More evidence that you won't be quite as wild as that cousin of yours is that you eat like a European. Slowly. Methodically. Food is not simply a means to an end for you. Eating is an event peppered with enthusiastic and energetic conversation (however impossible to comprehend). At the start of dinner, you're just settling in. You'd prefer just a few Cheerios at first to cleanse the palate. Afterwards you prefer one taste at a time, eventually sampling whatever it is that we are enjoying, but at a much slower pace. If we sit with you, you'd love to spread the meal out 45 minutes to an hour. While we're loading the dishwasher, you're enjoying an espresso (with a twist) and waiting for the port to show up.

I suspect you're going to be a climber. When the SYO is in the tub, you do all that you can to fling yourself in there with her, clothes and all. Since having a recent little growth spurt, you can actually get your knee over the edge. I'm all inadvertenly encouraging: BIOMOM! GET IN HERE AND LOOK AT THIS! One afternoon, you slid your belly over the top and penguin-like slipped into the warm water (again, fully clothed).

Best of all, you understand and respond to "Gimmie a kiss!" with your soft warm lips (and sometimes wet open mouth). We all fight for these semi-rare nuggets of your love.

The neighborhood is gathering to celebrate you today, sweet one.

Happy Birthday!

Wednesday, December 06, 2006

The Up-and-Downsides of Maturity

The other day our SYO made us extremely proud.

During her last "five minutes" of the day, she gets to spend a little time with one of us talking about everything and anything before she goes to sleep.

The other night she told BioMom a story about her day. I will attempt to paraphrase.

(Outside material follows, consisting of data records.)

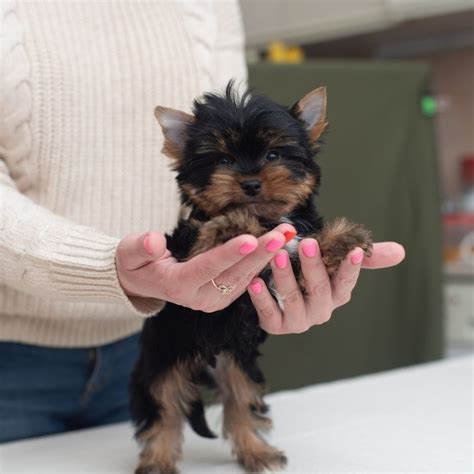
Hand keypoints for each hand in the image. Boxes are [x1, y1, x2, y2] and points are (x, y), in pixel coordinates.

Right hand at [115, 223, 295, 312]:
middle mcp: (200, 298)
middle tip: (281, 233)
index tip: (252, 238)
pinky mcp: (222, 296)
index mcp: (178, 286)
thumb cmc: (136, 263)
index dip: (230, 253)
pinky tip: (277, 246)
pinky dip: (262, 263)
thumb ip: (140, 247)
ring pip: (245, 278)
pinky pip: (245, 279)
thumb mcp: (129, 253)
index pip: (209, 267)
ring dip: (267, 256)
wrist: (142, 282)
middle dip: (260, 253)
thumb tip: (154, 241)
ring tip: (286, 234)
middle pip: (234, 274)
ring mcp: (213, 300)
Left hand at [247, 240, 404, 333]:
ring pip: (293, 300)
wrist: (278, 294)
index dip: (351, 268)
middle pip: (319, 290)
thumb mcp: (334, 261)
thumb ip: (364, 256)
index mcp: (336, 295)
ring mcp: (298, 321)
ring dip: (286, 278)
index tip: (355, 250)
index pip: (347, 282)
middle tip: (306, 244)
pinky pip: (269, 315)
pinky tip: (255, 281)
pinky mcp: (275, 326)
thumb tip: (401, 252)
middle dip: (314, 267)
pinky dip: (261, 299)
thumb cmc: (309, 272)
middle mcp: (320, 311)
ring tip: (278, 256)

She was at school and had gone to the bathroom while they were doing a project in which they were making some sort of wreaths for Christmas. While in the bathroom, she missed an important and emphasized instruction to NOT turn the center of their wreaths into Santa Clauses.

[I'm a little fuzzy on this part as I can't even imagine how that would seem so natural to the first graders that the teacher would have to emphasize it so, but I digress.].

Upon her return, our SYO, in working on her wreath, immediately turned the center into a Santa and went on, working on the wreath. While doing her work, the supposed-to-be-subliminated-Santa was pushed slightly onto her neighbor's desk. When the teacher saw the Santa, she punished the boy on whose desk it was found.

To our great delight, our SYO, realizing it was her's, told the teacher so, not wanting the neighbor to get in trouble for her behavior.

We got this email from her teacher:

I have never had such a heart warming experience than what [the SYO] did yesterday. It sounds like what she told you is pretty accurate. I told the class over and over that you can only take four cotton balls because then we would have enough for everyone and she was in the bathroom and missed that. Poor [kid who was sitting next to her] got in trouble and then [the SYO] told me it was her and it almost brought a tear to my eye. I am glad you were able to talk with her about it because it is a situation that doesn’t happen often. I am very proud of her for doing that and I let her know yesterday.

After the SYO finished telling BioMom her story, BioMom expressed to her how proud she was of taking responsibility for her actions.

SYO: Can I have a piece of candy?

BioMom: You have already been rewarded for what you did! Three times, in fact!

SYO: How?

BioMom: Well, first Ms. [First-Grade Teacher] let you keep the Santa; second, it made you feel so good about yourself; and, thirdly, I am incredibly proud of you.

SYO: But. . . Can I still have some candy?